THE ARTIST behind the world’s largest Mona Lisa has received the prestigious Tabernacle Art Prize.

Katy Webster’s winning work – an abstract snowy landscape entitled Whitening The Land – beat some 200 entries, earning the Wrexham artist a cheque for £1,200.

Measuring little more than 50cm, it is very different from her 17m-wide version of the Mona Lisa, which stretches across the floor at the Eagles Meadow shopping complex.

This year’s theme for the annual Tabernacle competition was a section of a poem by R Williams Parry entitled Ode to the Summer, originally written in Welsh and translated by Gwyn ap Gruffydd.

Katy said: “I chose to focus on one particular line of the poem which reads ‘and the snow whitening the land’. That’s the title of my piece – it all flowed out from there.

“I’m over the moon.
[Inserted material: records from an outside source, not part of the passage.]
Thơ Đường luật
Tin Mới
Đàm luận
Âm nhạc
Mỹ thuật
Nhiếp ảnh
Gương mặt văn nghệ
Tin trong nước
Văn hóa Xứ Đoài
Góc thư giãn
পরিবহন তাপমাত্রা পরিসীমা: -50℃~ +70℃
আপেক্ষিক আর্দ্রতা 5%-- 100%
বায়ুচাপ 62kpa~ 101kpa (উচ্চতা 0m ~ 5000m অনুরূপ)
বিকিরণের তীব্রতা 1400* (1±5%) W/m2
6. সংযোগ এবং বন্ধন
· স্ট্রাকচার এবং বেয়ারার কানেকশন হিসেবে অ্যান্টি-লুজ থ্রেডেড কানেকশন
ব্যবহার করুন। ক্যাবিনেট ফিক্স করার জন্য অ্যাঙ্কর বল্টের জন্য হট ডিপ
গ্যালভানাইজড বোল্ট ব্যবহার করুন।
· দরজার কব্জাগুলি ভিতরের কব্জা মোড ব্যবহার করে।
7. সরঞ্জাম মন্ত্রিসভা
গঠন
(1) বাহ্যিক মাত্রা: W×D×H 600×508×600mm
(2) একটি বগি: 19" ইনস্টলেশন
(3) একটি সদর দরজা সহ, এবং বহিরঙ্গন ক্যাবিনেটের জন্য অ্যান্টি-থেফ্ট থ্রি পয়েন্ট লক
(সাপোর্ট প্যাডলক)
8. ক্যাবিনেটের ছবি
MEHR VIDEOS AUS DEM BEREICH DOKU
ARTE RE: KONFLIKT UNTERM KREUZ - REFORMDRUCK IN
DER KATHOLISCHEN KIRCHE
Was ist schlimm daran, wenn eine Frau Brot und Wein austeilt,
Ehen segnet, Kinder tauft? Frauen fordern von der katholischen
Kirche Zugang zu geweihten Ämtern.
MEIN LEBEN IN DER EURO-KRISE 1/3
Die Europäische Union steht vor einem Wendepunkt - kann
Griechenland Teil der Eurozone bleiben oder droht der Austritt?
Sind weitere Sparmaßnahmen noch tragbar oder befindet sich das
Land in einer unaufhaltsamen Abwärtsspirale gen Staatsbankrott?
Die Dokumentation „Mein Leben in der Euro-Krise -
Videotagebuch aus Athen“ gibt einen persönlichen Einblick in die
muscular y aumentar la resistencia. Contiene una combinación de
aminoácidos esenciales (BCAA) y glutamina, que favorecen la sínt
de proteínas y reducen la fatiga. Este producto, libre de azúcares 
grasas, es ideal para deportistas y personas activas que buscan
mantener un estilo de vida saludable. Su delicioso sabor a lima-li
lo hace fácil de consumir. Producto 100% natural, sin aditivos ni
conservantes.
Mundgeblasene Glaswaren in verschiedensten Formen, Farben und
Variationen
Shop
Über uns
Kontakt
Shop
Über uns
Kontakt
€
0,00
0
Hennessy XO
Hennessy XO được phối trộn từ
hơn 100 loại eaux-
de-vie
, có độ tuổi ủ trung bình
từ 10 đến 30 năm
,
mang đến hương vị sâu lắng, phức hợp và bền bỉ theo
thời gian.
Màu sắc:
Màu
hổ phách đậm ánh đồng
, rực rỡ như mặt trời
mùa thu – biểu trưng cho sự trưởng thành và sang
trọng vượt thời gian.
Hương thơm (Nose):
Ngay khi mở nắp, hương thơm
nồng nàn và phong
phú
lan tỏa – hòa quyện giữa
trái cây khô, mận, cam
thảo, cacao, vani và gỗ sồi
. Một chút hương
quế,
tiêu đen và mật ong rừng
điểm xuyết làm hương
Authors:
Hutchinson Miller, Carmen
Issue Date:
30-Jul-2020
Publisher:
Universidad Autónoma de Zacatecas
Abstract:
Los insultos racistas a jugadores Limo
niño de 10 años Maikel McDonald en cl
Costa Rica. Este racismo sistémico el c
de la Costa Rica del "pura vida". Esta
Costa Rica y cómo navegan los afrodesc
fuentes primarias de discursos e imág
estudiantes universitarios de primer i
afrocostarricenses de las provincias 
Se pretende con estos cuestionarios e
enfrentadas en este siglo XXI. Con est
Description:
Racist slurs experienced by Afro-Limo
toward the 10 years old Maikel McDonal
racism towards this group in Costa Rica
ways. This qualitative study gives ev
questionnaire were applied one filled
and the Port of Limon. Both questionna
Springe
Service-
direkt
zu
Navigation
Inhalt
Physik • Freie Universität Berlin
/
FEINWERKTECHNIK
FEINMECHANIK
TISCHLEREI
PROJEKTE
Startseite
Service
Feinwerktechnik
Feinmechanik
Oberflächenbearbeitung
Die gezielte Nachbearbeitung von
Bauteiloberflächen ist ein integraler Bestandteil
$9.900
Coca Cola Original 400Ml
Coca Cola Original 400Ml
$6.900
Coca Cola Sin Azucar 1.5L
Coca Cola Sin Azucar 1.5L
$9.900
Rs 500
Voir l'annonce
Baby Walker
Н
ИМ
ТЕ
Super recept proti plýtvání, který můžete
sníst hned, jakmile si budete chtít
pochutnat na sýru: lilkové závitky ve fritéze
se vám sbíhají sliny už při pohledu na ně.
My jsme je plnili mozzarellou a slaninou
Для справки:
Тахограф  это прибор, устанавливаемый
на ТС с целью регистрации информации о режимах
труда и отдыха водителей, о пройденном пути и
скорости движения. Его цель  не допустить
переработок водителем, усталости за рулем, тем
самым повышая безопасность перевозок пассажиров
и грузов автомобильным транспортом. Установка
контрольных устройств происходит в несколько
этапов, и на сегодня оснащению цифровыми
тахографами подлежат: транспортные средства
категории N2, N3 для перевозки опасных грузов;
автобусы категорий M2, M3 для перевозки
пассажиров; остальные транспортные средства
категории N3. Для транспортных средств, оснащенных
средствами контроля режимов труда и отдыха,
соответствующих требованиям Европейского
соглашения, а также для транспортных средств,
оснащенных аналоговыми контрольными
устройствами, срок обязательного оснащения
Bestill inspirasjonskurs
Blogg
The Museum of Modern Art in Machynlleth is one of the leading galleries in Wales and the exhibition looks fantastic.

“When they rang I thought they might tell me my work had been shortlisted, but I had no idea that I was about to win first prize.”

Katy graduated from St Hilda’s College, Oxford, before taking an interest in painting.

She went on to receive a first class degree in fine art from Glyndwr University, exhibiting locally at Theatr Clwyd and Oriel Wrecsam as well as nationally at St David’s Hall in Cardiff.

Katy has also been shortlisted for Welsh Artist of the Year 2010.